**Consignes**.
A - Répondez aux questions suivantes d'après l'extrait, une réponse par ligne :
(i) À quoi le cerveau est-il comparé dans la première phrase ?
(ii) Au bout de combien de temps la veuve reposait-elle dans la mémoire ?
(iii) Quel auteur les éditeurs sont-ils invités à rééditer ?
B - Recopiez fidèlement tout le passage de l'extrait qui va de « Au bout de quelques » jusqu'à « rééditez Kazantzakis ! » inclus.

**Texte de l'exercice**.
Le massacre de la veuve entra dans mon cerveau, cette ruche où depuis quelques années tout poison se muait en miel, et le bouleversa. Mais aussitôt ma philosophie s’empara de cet affreux avertissement, l’enveloppa d’images, d’artifices et le rendit inoffensif. Ainsi les abeilles enveloppent le bourdon affamé qui vient piller leur miel.

Au bout de quelques heures, la veuve reposait dans ma mémoire, calme, souriante, changée en symbole ».

Amis éditeurs, faites un effort, puisque la Grèce occupe la Une de l’actualité, rééditez Kazantzakis !

**Données brutes**.
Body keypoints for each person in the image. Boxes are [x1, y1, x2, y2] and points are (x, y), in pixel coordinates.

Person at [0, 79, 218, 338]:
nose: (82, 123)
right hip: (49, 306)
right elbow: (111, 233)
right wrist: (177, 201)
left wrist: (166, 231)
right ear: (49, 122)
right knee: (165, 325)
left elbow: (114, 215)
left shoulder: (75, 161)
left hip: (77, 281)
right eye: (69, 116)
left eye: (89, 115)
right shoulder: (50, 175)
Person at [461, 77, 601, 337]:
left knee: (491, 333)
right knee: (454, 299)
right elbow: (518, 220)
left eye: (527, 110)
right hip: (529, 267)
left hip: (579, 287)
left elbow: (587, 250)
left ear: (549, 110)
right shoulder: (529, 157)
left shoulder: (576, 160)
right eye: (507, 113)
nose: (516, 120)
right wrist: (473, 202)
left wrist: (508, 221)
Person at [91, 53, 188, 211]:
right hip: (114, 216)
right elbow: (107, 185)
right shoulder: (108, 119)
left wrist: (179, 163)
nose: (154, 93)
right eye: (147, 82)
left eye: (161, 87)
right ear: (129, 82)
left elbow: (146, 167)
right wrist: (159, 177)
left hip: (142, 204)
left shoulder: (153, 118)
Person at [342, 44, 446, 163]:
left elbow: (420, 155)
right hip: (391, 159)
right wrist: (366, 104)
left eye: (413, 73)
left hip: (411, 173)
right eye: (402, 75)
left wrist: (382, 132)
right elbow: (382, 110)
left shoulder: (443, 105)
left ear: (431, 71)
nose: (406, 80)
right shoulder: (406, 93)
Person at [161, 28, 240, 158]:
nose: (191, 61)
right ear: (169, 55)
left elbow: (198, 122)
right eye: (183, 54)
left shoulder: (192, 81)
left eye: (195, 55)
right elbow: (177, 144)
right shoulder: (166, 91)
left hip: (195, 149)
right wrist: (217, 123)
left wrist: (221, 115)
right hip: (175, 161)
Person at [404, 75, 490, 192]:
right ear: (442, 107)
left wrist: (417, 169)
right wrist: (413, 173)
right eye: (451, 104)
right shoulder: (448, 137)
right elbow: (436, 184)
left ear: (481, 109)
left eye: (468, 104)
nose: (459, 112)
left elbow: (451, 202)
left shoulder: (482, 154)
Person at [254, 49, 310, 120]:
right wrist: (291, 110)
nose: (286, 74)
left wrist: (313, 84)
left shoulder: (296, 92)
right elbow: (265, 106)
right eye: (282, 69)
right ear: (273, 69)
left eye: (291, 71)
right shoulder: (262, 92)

**Réponses par consigne**.
A -
(i) À une ruche.
(ii) Au bout de quelques heures.
(iii) Kazantzakis.

B -
Au bout de quelques heures, la veuve reposait dans ma mémoire, calme, souriante, changée en symbole ».

Amis éditeurs, faites un effort, puisque la Grèce occupe la Une de l’actualité, rééditez Kazantzakis !